··· 数据条目 ···

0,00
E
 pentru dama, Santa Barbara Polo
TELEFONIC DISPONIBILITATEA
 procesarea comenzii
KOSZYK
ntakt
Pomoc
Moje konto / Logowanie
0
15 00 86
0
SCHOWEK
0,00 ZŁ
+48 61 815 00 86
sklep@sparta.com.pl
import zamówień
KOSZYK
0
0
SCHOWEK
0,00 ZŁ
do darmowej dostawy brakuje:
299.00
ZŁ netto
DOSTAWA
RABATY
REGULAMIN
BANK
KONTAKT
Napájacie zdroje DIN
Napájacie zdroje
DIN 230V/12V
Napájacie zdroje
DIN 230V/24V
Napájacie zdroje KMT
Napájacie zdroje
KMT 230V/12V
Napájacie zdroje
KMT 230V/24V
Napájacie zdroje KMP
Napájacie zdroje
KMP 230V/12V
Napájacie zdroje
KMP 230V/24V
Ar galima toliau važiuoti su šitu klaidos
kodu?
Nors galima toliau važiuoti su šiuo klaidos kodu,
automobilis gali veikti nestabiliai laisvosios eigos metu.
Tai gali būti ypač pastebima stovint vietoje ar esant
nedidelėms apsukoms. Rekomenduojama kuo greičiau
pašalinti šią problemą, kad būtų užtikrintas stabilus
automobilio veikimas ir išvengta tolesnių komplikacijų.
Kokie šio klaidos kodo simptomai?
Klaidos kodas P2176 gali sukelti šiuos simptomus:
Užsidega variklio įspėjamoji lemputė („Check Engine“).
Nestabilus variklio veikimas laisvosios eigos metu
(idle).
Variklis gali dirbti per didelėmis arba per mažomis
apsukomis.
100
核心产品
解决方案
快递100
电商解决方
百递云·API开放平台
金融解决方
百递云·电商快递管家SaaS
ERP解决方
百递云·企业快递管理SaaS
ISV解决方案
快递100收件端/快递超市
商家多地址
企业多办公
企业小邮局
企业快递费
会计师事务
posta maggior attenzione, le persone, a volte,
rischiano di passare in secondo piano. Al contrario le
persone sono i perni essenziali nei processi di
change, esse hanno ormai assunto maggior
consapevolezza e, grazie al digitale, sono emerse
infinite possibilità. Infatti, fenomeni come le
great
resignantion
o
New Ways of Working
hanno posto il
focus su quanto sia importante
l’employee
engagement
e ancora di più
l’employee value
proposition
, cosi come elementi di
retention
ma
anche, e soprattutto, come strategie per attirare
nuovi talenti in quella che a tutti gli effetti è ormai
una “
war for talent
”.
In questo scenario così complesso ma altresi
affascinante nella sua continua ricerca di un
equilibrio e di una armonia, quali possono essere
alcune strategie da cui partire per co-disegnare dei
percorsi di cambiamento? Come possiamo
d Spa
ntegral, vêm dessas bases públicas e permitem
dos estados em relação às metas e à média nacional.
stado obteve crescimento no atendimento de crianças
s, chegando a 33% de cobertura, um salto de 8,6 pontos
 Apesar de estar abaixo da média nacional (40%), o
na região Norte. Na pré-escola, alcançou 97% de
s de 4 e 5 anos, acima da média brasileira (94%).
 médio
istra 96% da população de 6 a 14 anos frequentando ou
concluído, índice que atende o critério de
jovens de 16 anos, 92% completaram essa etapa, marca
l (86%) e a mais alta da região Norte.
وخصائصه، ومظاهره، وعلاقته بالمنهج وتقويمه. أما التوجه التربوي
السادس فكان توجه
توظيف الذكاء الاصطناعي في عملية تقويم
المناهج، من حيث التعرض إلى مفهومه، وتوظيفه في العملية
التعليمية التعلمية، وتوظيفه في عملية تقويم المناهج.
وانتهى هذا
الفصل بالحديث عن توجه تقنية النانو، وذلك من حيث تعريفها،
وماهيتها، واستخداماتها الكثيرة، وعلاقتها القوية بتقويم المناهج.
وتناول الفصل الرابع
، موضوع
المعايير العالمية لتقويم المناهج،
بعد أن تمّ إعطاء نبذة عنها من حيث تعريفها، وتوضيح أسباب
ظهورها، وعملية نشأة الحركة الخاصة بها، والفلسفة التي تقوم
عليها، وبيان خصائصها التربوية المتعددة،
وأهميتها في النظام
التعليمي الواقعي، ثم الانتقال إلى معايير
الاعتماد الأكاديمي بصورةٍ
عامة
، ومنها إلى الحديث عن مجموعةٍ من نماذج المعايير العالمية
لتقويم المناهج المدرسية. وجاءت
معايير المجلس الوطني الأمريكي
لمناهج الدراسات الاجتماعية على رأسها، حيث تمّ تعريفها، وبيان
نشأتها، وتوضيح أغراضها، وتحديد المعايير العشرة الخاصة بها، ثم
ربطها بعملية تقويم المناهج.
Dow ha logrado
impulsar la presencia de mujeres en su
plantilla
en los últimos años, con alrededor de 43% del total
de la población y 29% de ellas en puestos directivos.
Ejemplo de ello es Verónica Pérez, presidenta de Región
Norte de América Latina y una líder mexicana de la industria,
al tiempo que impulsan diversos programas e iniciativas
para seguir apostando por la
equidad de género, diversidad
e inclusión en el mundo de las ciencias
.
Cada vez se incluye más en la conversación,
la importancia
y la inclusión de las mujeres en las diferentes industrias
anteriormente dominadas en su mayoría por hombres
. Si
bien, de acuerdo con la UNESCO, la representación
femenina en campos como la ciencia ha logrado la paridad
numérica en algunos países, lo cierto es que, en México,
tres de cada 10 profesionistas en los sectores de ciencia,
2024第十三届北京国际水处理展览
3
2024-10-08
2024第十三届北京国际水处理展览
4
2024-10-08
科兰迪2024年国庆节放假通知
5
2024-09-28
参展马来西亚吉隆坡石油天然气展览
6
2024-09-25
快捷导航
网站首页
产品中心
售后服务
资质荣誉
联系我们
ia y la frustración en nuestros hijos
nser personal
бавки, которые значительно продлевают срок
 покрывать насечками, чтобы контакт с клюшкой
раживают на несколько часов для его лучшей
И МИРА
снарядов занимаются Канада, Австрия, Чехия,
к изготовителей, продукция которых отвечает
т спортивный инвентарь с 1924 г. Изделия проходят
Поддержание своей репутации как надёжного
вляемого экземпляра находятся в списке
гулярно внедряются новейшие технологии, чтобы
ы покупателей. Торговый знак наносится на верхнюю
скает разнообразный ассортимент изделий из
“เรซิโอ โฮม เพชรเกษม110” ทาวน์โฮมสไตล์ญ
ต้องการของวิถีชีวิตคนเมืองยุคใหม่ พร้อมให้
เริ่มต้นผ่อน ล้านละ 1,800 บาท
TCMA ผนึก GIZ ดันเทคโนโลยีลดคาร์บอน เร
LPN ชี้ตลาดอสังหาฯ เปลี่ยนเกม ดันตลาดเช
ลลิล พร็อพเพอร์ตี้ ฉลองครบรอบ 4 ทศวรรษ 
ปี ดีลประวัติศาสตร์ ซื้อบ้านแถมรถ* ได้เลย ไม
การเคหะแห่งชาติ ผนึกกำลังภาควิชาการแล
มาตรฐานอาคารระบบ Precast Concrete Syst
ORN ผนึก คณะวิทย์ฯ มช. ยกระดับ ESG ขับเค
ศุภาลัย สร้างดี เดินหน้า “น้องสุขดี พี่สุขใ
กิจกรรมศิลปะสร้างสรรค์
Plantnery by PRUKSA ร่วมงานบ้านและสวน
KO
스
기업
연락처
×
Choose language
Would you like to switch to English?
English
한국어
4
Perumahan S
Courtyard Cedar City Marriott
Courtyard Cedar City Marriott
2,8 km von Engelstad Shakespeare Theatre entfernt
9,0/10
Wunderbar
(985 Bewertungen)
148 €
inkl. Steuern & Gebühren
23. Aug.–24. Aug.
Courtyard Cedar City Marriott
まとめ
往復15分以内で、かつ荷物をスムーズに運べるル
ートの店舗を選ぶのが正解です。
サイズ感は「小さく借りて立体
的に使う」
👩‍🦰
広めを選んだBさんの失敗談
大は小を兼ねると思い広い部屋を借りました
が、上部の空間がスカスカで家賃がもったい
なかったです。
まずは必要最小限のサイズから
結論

···

练习题目
请从第一行开始，到包含“nedidelėms apsukoms. Rekomenduojama”的那一行为止，将这些行原样逐字写出，首尾两行都包括在内。

参考答案
0,00
E
 pentru dama, Santa Barbara Polo
TELEFONIC DISPONIBILITATEA
 procesarea comenzii
KOSZYK
ntakt
Pomoc
Moje konto / Logowanie
0
15 00 86
0
SCHOWEK
0,00 ZŁ
+48 61 815 00 86
sklep@sparta.com.pl
import zamówień
KOSZYK
0
0
SCHOWEK
0,00 ZŁ
do darmowej dostawy brakuje:
299.00
ZŁ netto
DOSTAWA
RABATY
REGULAMIN
BANK
KONTAKT
Napájacie zdroje DIN
Napájacie zdroje
DIN 230V/12V
Napájacie zdroje
DIN 230V/24V
Napájacie zdroje KMT
Napájacie zdroje
KMT 230V/12V
Napájacie zdroje
KMT 230V/24V
Napájacie zdroje KMP
Napájacie zdroje
KMP 230V/12V
Napájacie zdroje
KMP 230V/24V
Ar galima toliau važiuoti su šitu klaidos
kodu?
Nors galima toliau važiuoti su šiuo klaidos kodu,
automobilis gali veikti nestabiliai laisvosios eigos metu.
Tai gali būti ypač pastebima stovint vietoje ar esant
nedidelėms apsukoms. Rekomenduojama kuo greičiau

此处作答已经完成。